WHAT THE EXERCISE ASKS | With the images removed, write out every line below exactly.

Transcribed page contents
------------------------------------------------
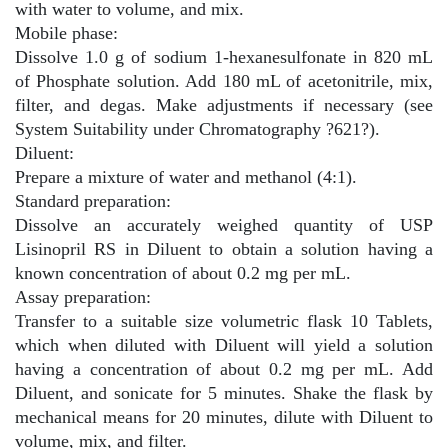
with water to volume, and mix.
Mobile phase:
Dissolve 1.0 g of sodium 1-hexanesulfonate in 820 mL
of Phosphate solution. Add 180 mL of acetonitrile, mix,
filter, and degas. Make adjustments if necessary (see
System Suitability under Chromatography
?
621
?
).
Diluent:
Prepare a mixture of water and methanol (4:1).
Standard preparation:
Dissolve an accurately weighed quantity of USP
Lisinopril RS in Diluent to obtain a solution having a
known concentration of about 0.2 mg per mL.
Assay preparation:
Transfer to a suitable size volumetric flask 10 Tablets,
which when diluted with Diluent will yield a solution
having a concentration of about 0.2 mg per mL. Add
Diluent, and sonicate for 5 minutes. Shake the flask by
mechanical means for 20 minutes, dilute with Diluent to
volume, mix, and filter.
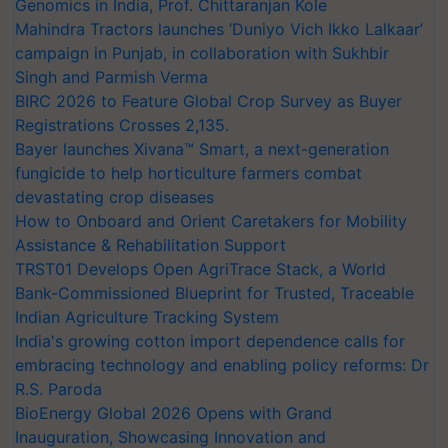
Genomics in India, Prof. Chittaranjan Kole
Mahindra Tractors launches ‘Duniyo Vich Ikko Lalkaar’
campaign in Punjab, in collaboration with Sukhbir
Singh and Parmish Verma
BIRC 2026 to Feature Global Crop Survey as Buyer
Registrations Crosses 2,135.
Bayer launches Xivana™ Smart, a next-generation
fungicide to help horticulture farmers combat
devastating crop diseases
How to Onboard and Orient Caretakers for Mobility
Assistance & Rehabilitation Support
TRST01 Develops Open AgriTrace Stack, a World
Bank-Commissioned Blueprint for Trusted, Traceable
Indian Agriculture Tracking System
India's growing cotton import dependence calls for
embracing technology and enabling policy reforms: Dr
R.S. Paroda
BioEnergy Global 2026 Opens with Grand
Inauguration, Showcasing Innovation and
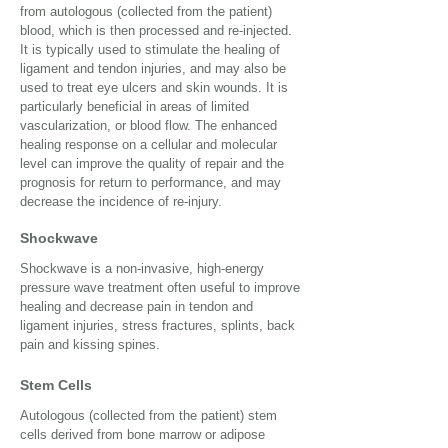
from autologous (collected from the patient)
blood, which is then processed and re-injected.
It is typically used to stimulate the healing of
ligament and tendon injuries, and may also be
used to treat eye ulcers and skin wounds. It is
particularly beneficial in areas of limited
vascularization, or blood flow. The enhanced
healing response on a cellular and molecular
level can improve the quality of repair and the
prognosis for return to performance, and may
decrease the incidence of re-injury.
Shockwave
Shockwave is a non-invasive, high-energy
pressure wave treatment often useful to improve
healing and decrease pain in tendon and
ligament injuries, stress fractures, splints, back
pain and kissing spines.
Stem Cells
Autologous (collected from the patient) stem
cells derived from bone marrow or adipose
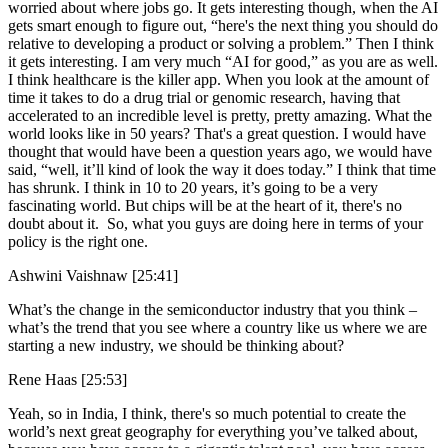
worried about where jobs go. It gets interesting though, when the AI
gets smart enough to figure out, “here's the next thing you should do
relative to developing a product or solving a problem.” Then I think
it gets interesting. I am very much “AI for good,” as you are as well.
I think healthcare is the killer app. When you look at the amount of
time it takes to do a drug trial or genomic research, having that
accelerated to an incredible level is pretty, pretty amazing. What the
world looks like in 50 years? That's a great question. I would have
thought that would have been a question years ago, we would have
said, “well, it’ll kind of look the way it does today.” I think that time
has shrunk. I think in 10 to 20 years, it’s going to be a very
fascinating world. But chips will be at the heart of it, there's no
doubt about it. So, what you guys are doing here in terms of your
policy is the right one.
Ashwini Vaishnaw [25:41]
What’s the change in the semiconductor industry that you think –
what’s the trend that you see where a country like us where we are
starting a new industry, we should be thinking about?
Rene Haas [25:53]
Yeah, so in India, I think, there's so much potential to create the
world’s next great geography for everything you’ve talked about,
------------------------------------------------
RESULT FOR THIS TASK |
with water to volume, and mix.
Mobile phase:
Dissolve 1.0 g of sodium 1-hexanesulfonate in 820 mL
of Phosphate solution. Add 180 mL of acetonitrile, mix,
filter, and degas. Make adjustments if necessary (see
System Suitability under Chromatography
?
621
?
).
Diluent:
Prepare a mixture of water and methanol (4:1).
Standard preparation:
Dissolve an accurately weighed quantity of USP
Lisinopril RS in Diluent to obtain a solution having a
known concentration of about 0.2 mg per mL.
Assay preparation:
Transfer to a suitable size volumetric flask 10 Tablets,
which when diluted with Diluent will yield a solution
having a concentration of about 0.2 mg per mL. Add
Diluent, and sonicate for 5 minutes. Shake the flask by
mechanical means for 20 minutes, dilute with Diluent to
volume, mix, and filter.
Genomics in India, Prof. Chittaranjan Kole
Mahindra Tractors launches ‘Duniyo Vich Ikko Lalkaar’
campaign in Punjab, in collaboration with Sukhbir
Singh and Parmish Verma
BIRC 2026 to Feature Global Crop Survey as Buyer
Registrations Crosses 2,135.
Bayer launches Xivana™ Smart, a next-generation
fungicide to help horticulture farmers combat
devastating crop diseases
How to Onboard and Orient Caretakers for Mobility
Assistance & Rehabilitation Support
TRST01 Develops Open AgriTrace Stack, a World
Bank-Commissioned Blueprint for Trusted, Traceable
Indian Agriculture Tracking System
India's growing cotton import dependence calls for
embracing technology and enabling policy reforms: Dr
R.S. Paroda
BioEnergy Global 2026 Opens with Grand
Inauguration, Showcasing Innovation and
from autologous (collected from the patient)
blood, which is then processed and re-injected.
It is typically used to stimulate the healing of
ligament and tendon injuries, and may also be
used to treat eye ulcers and skin wounds. It is
particularly beneficial in areas of limited
vascularization, or blood flow. The enhanced
healing response on a cellular and molecular
level can improve the quality of repair and the
prognosis for return to performance, and may
decrease the incidence of re-injury.
Shockwave
Shockwave is a non-invasive, high-energy
pressure wave treatment often useful to improve
healing and decrease pain in tendon and
ligament injuries, stress fractures, splints, back
pain and kissing spines.
Stem Cells
Autologous (collected from the patient) stem
cells derived from bone marrow or adipose
worried about where jobs go. It gets interesting though, when the AI
gets smart enough to figure out, “here's the next thing you should do
relative to developing a product or solving a problem.” Then I think
it gets interesting. I am very much “AI for good,” as you are as well.
I think healthcare is the killer app. When you look at the amount of
time it takes to do a drug trial or genomic research, having that
accelerated to an incredible level is pretty, pretty amazing. What the
world looks like in 50 years? That's a great question. I would have
thought that would have been a question years ago, we would have
said, “well, it’ll kind of look the way it does today.” I think that time
has shrunk. I think in 10 to 20 years, it’s going to be a very
fascinating world. But chips will be at the heart of it, there's no
doubt about it. So, what you guys are doing here in terms of your
policy is the right one.
Ashwini Vaishnaw [25:41]
What’s the change in the semiconductor industry that you think –
what’s the trend that you see where a country like us where we are
starting a new industry, we should be thinking about?
Rene Haas [25:53]
Yeah, so in India, I think, there's so much potential to create the
world’s next great geography for everything you’ve talked about,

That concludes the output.